Prime Minister Andrew Holness recently announced that Jamaica’s poverty rate has been cut in half, now reportedly standing at 8.2 per cent. While this headline grabs attention, it warrants deeper scrutiny – not celebration. Especially during an election cycle, where optimism can be weaponised, and statistics, selectively interpreted.

As an academic and author of Neoliberalism, Globalization, Income Inequality, Poverty And Resistance I have long studied the metrics and myths that surround poverty reporting in postcolonial economies. Jamaica is no stranger to fluctuations in poverty – we’ve had moments of apparent prosperity before, only for them to unravel quickly due to geopolitical shifts, natural disasters, external debt obligations, IMF structural adjustments, and internal governance issues.
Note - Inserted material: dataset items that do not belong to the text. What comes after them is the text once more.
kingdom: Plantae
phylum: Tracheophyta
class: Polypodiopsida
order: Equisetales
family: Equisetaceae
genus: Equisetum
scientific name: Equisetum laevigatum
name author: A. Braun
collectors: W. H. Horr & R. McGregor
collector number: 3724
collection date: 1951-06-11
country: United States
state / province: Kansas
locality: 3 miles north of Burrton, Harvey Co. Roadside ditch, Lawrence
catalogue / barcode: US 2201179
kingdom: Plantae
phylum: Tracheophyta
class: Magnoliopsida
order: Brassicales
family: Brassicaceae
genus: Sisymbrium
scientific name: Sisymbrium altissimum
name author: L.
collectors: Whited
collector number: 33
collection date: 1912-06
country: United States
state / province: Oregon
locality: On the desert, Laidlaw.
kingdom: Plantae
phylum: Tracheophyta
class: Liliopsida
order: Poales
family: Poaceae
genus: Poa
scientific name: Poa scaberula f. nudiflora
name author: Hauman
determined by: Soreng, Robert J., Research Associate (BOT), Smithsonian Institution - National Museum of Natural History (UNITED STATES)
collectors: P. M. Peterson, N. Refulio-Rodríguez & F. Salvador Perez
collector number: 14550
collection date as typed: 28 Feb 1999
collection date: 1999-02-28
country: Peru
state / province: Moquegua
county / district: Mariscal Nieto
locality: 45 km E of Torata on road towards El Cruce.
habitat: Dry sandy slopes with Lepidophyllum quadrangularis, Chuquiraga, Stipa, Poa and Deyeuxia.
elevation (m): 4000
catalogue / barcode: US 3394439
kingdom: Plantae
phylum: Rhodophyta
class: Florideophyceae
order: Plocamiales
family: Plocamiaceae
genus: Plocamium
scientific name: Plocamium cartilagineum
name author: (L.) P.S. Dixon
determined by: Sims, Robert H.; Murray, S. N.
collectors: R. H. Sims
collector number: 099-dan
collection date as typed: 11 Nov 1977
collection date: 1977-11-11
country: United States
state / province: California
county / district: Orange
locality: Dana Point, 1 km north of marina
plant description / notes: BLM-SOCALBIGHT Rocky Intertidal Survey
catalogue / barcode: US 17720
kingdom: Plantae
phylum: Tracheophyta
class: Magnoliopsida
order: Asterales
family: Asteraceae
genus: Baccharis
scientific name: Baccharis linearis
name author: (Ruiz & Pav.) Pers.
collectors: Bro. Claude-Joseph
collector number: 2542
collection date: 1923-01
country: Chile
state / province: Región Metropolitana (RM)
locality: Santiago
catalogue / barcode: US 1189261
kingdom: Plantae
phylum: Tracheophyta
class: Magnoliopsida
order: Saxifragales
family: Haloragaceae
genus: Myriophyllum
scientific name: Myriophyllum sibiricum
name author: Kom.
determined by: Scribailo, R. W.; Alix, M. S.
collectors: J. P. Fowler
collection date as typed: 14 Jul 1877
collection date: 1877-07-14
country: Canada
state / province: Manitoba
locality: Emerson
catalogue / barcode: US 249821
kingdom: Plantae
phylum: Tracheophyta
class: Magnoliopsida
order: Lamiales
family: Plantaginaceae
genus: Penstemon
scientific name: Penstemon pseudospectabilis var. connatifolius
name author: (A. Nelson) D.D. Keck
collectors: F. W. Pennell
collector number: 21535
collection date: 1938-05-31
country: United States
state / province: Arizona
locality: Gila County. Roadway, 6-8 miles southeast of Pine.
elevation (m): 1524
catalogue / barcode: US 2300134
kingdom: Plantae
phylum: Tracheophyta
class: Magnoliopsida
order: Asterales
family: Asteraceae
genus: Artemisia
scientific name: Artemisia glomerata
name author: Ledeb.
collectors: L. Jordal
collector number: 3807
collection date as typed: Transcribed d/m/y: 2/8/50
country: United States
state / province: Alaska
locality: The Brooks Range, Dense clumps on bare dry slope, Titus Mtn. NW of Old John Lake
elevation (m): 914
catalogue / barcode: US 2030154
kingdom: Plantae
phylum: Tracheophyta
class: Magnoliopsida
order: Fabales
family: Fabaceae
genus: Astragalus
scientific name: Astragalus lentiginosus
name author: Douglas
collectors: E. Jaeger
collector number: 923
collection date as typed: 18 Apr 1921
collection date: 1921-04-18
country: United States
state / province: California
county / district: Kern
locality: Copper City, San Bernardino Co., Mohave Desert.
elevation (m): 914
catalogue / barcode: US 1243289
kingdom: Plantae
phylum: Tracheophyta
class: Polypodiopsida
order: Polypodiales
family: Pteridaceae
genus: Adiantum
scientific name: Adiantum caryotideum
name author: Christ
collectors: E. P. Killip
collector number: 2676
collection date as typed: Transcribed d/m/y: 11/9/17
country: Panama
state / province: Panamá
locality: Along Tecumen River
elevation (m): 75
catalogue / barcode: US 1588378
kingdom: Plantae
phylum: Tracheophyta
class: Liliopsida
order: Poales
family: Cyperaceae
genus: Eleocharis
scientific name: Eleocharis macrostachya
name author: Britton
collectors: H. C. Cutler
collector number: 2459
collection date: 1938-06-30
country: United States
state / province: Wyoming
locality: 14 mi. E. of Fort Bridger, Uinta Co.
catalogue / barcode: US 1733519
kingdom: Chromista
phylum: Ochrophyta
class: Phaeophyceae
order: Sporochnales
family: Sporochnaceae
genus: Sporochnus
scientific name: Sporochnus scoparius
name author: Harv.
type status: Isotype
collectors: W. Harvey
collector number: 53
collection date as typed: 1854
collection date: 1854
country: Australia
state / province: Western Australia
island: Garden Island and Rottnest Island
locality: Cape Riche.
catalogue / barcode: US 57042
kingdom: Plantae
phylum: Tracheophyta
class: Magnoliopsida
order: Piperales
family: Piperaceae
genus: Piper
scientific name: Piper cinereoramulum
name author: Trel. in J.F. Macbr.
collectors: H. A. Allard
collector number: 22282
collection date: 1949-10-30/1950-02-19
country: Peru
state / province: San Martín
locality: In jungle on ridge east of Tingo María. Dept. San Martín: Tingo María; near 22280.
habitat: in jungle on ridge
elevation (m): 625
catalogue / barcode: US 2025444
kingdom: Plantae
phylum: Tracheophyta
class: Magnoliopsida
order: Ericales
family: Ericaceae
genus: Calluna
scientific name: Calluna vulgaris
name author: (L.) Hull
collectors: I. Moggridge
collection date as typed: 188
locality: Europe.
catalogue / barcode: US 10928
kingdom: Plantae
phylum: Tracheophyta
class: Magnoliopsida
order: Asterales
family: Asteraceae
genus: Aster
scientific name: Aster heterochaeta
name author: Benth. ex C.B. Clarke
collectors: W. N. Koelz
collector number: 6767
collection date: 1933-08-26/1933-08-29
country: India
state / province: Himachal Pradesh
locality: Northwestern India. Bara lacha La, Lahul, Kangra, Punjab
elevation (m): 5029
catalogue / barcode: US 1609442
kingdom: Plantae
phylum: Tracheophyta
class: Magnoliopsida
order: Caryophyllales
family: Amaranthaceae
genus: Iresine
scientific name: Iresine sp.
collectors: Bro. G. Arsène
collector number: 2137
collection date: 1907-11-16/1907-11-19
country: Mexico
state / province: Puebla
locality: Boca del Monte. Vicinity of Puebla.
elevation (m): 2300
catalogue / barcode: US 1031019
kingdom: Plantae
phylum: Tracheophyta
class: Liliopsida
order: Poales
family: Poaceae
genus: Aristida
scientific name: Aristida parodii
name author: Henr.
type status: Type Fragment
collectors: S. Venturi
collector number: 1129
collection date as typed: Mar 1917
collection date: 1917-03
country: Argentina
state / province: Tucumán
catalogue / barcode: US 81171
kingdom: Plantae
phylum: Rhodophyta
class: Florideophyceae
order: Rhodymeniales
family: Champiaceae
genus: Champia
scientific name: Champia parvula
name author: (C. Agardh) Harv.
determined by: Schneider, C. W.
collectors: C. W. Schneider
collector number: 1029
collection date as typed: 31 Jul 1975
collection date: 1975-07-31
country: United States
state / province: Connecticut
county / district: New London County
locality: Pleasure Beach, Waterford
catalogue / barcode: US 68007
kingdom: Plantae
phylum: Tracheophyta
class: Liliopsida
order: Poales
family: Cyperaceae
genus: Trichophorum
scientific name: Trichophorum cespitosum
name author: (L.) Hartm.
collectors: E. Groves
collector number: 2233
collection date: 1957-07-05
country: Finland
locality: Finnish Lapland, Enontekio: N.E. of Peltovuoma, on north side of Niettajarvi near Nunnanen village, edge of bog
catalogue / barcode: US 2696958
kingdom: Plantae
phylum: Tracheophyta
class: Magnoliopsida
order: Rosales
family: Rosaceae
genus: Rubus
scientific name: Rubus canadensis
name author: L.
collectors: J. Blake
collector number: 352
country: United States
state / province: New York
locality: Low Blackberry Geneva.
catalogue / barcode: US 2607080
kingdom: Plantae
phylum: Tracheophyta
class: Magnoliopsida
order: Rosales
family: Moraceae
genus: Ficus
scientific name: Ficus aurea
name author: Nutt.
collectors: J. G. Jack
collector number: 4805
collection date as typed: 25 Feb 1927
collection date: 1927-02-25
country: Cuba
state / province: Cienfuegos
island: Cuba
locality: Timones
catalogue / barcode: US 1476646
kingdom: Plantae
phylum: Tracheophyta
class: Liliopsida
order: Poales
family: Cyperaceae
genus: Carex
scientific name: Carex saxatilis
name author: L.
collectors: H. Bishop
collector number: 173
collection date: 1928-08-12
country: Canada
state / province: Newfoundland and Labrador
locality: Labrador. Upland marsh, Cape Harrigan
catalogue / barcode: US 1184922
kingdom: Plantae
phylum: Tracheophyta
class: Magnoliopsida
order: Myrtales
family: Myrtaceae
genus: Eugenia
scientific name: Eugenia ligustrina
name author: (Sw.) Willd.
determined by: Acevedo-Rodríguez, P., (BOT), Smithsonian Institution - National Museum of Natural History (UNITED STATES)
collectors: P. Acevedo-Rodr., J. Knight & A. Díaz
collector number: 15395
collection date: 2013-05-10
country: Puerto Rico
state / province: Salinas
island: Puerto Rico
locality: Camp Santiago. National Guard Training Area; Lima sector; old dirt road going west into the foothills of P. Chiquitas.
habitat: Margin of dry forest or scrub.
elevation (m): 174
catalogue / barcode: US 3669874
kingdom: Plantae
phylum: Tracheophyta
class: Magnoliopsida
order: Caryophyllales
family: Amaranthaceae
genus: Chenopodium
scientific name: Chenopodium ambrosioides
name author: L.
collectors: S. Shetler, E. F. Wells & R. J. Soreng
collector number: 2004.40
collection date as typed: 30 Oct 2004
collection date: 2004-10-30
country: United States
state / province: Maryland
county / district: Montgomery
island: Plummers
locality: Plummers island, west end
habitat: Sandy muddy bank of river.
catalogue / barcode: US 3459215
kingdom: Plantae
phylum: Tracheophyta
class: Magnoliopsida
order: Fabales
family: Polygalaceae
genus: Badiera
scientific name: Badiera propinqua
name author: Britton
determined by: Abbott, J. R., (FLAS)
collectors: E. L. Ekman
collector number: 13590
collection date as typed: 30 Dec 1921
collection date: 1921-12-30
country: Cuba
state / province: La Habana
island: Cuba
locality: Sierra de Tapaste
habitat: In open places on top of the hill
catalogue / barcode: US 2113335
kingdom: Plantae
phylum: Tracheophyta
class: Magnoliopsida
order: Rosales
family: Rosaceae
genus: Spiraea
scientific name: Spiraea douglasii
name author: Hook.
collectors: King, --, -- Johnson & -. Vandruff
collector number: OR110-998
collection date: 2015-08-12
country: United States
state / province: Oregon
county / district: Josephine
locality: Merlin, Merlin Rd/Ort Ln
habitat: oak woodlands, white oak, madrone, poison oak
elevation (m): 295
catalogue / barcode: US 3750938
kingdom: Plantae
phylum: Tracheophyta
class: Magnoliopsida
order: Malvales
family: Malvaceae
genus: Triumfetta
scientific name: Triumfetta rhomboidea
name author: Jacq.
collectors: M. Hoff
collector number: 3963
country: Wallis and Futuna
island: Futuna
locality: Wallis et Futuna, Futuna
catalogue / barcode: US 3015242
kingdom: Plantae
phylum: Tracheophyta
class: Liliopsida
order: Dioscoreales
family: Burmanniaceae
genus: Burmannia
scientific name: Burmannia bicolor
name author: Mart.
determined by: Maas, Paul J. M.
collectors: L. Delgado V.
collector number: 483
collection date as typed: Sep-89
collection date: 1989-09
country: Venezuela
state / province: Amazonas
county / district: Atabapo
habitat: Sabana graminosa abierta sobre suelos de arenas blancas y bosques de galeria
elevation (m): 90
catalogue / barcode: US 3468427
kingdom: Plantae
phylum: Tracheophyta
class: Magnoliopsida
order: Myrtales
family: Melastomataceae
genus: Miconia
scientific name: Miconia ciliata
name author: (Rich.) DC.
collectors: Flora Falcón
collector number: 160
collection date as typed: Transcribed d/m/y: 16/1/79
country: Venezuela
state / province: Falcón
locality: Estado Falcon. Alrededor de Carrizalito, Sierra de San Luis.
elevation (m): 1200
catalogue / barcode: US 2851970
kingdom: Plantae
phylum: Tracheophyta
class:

The real question is this: What methodology underpins this 8.2 per cent figure? Are we still measuring poverty solely by average income per day — a narrow and outdated standard? Or are we accounting for productive capacity, sustainable employment, access to social goods, and resilience against economic shocks?

Poverty is more than a number; it’s about whether Jamaicans can not only survive but thrive. And that requires policies rooted in long-term vision, not short-term optics.

Fellow academics, policymakers, and journalists should not to take this statistic at face value. Hard questions need to be asked. Investigate the data. Demand transparency.

This is not cynicism – it’s responsibility. We cannot afford to count eggs before they're laid – especially if there may be no eggs at all.